Immunotherapy is one of the more recent forms of treatment. This treatment makes use of your immune system in order to “recognise cancer as it should,” as explained by Tubb. This makes cancer cells more susceptible to being attacked. Clinics currently employ a number of different immunotherapy modalities to treat patients. In many cases, these therapies have provided long-term remissions in cancers that were once considered to be uniformly fatal. These cancers include advanced lung cancers and kidney cancers, head and neck, liver, and kidney cancers, as well as some forms of melanoma, the most deadly form of skin cancer.

There is a category of medications known as checkpoint inhibitors that have shown to be extremely successful. These medications interfere with a mechanism, often known as a “checkpoint,” that cancer cells utilise to avoid detection by the immune system. As a direct consequence of this, your body’s immune system will be better equipped to detect and eliminate cancer cells. Another method of treatment involves removing the patient’s own immune cells from their bodies, modifying them genetically so that they can attach to and kill particular types of cancer cells, and then reinfusing those cells back into the patient’s bloodstream. This is one method of treating patients who have advanced stages of cancer.

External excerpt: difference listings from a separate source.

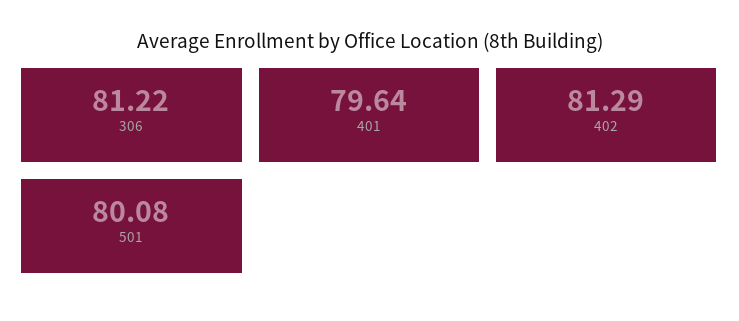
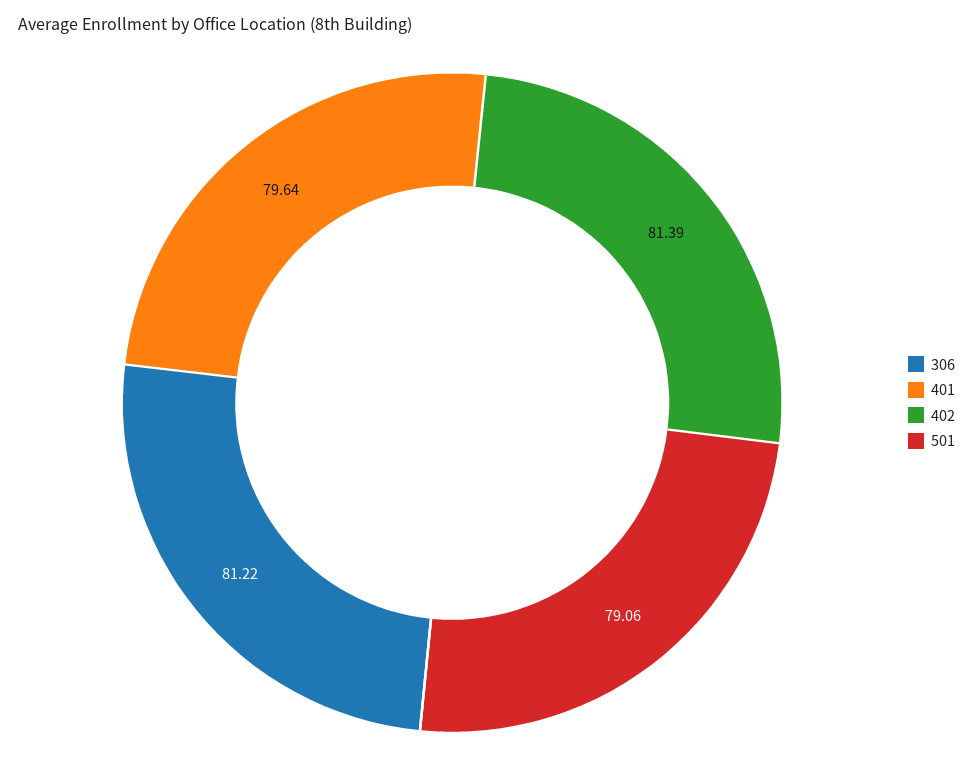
  {
    "306": 81.22,
    "401": 79.64,
-   "402": 81.29,
+   "402": 81.39,
-   "501": 80.08
+   "501": 79.06
  }

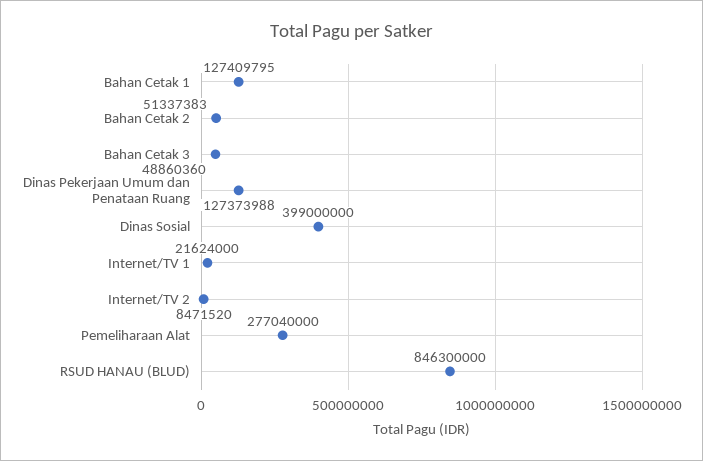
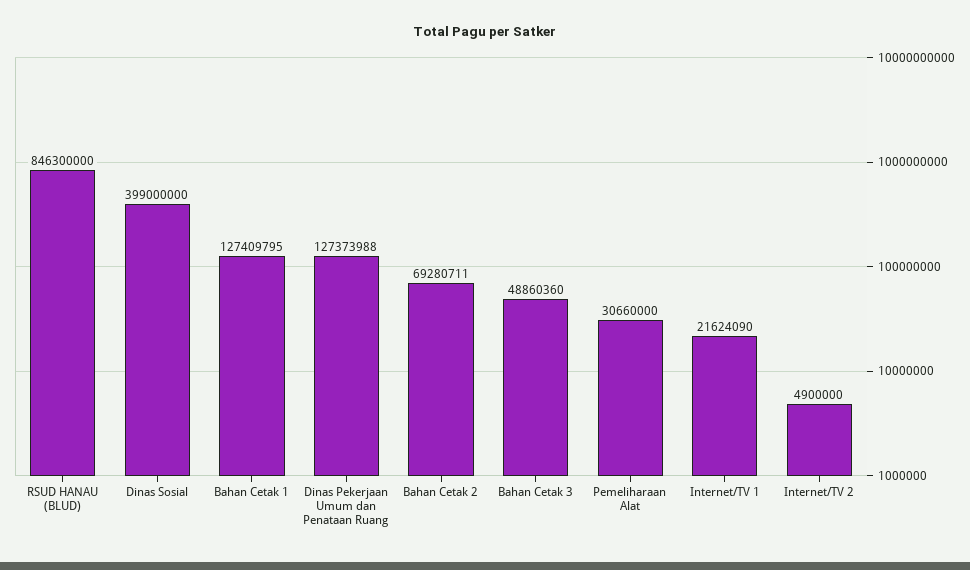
  {
    "Bahan Cetak 1": 127409795,
-   "Bahan Cetak 2": 51337383,
+   "Bahan Cetak 2": 69280711,
    "Bahan Cetak 3": 48860360,
    "Dinas Pekerjaan Umum dan Penataan Ruang": 127373988,
    "Dinas Sosial": 399000000,
-   "Internet/TV 1": 21624000,
+   "Internet/TV 1": 21624090,
-   "Internet/TV 2": 8471520,
+   "Internet/TV 2": 4900000,
-   "Pemeliharaan Alat": 277040000,
+   "Pemeliharaan Alat": 30660000,
    "RSUD HANAU (BLUD)": 846300000
  }

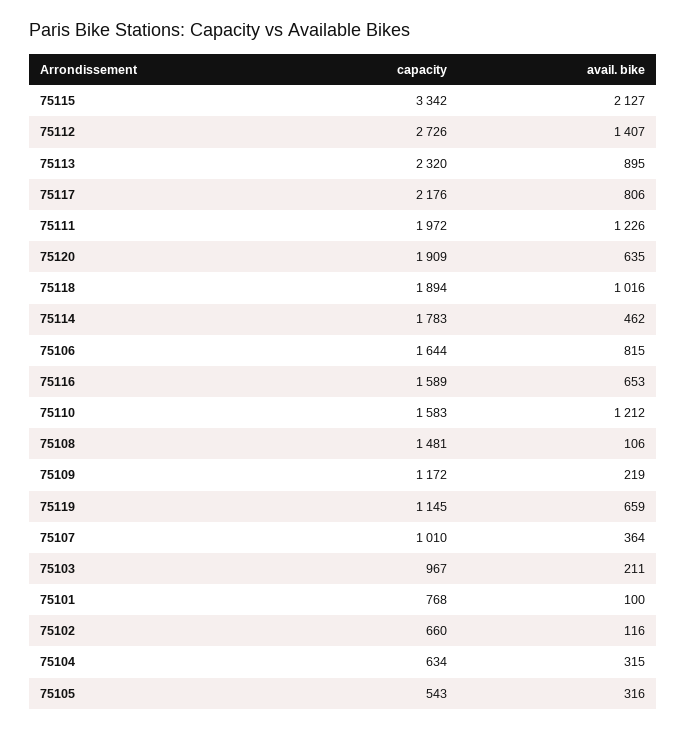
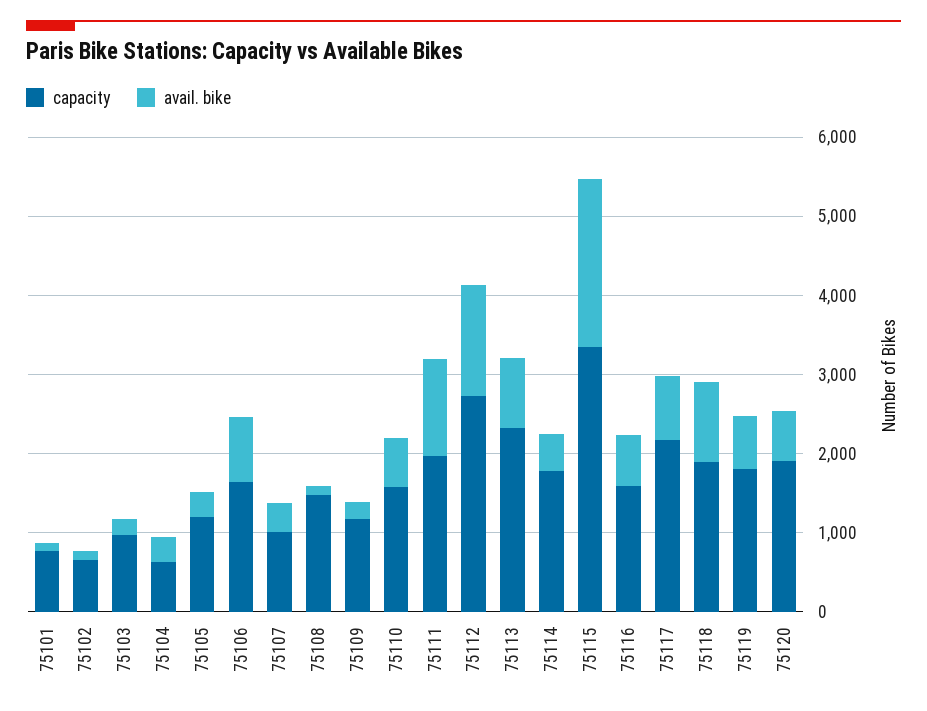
  {
    "capacity": {
      "75115": 3342,
      "75112": 2726,
      "75113": 2320,
      "75117": 2176,
      "75111": 1972,
      "75120": 1909,
      "75118": 1894,
      "75114": 1783,
      "75106": 1644,
      "75116": 1589,
      "75110": 1583,
      "75108": 1481,
      "75109": 1172,
-     "75119": 1145,
+     "75119": 1800,
      "75107": 1010,
      "75103": 967,
      "75101": 768,
      "75102": 660,
      "75104": 634,
-     "75105": 543
+     "75105": 1200
    },
    "avail. bike": {
      "75115": 2127,
      "75112": 1407,
      "75113": 895,
      "75117": 806,
      "75111": 1226,
      "75120": 635,
      "75118": 1016,
      "75114": 462,
      "75106": 815,
      "75116": 653,
-     "75110": 1212,
+     "75110": 600,
      "75108": 106,
      "75109": 219,
      "75119": 659,
      "75107": 364,
      "75103": 211,
      "75101": 100,
      "75102": 116,
      "75104": 315,
      "75105": 316
    }
  }

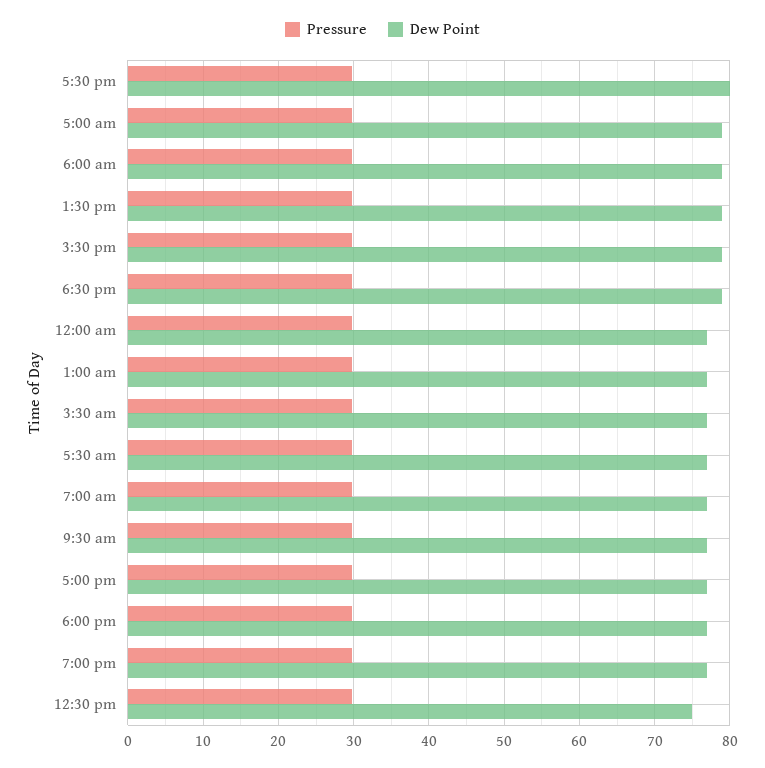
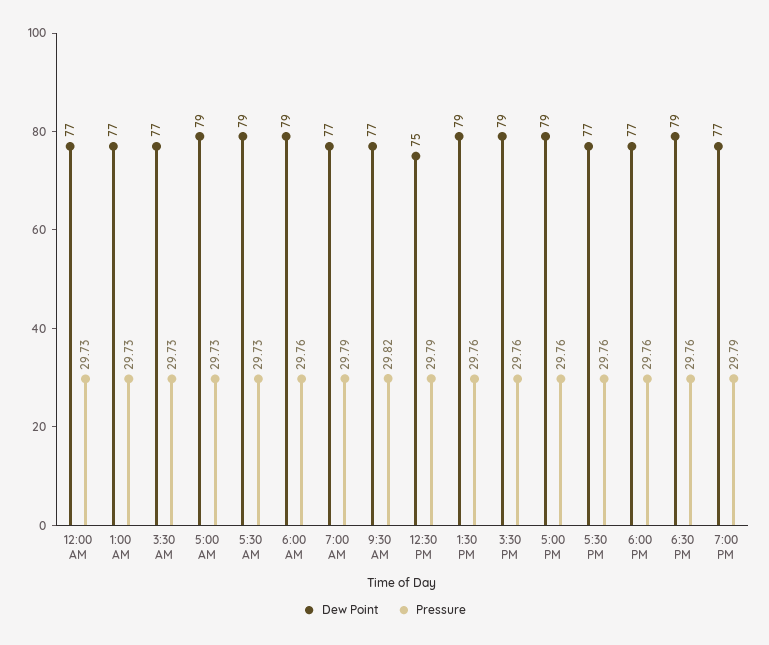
  {
    "Pressure": {
      "5:30 pm": 29.76,
      "5:00 am": 29.73,
      "6:00 am": 29.76,
      "1:30 pm": 29.76,
      "3:30 pm": 29.76,
      "6:30 pm": 29.76,
      "12:00 am": 29.73,
      "1:00 am": 29.73,
      "3:30 am": 29.73,
      "5:30 am": 29.73,
      "7:00 am": 29.79,
      "9:30 am": 29.82,
      "5:00 pm": 29.76,
      "6:00 pm": 29.76,
      "7:00 pm": 29.79,
      "12:30 pm": 29.79
    },
    "Dew Point": {
-     "5:30 pm": 80,
+     "5:30 pm": 77,
      "5:00 am": 79,
      "6:00 am": 79,
      "1:30 pm": 79,
      "3:30 pm": 79,
      "6:30 pm": 79,
      "12:00 am": 77,
      "1:00 am": 77,
      "3:30 am": 77,
-     "5:30 am": 77,
+     "5:30 am": 79,
      "7:00 am": 77,
      "9:30 am": 77,
-     "5:00 pm": 77,
+     "5:00 pm": 79,
      "6:00 pm": 77,
      "7:00 pm": 77,
      "12:30 pm": 75
    }
  }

Because of these actions, therapy can be individualised for each individual patient. According to Tubb, researchers have already uncovered genetic commonalities that are shared across a wide range of diseases. This finding may, in the future, increase the treatment options available for a wide range of cancer patients.

Tubb claims that there have already been significant shifts in the way some tumours are treated. Because of these advancements, he now has a guardedly hopeful outlook on the future progress.

Although immunotherapy has the potential to put certain malignancies into long-term remission, not every patient will have a positive response to it. In the meantime, researchers are using what they know about the genetics of cancer to the search for improved methods of predicting which patients are most likely to react well to immunotherapy. HCPs can utilise these types of tools to help evaluate whether immunotherapy — or mix of therapies — may give the best treatment choice for particular patients by analysing patient data.

Even though the progress that has been made is still quite recent, there are some HCPs who are beginning to believe that it is now easier to anticipate the cure rates for some types of cancer. Although it is essential to acknowledge the possibility of a cancer recurrence, many cancer specialists are of the opinion that those who are battling the disease should also be able to hear positive outcomes.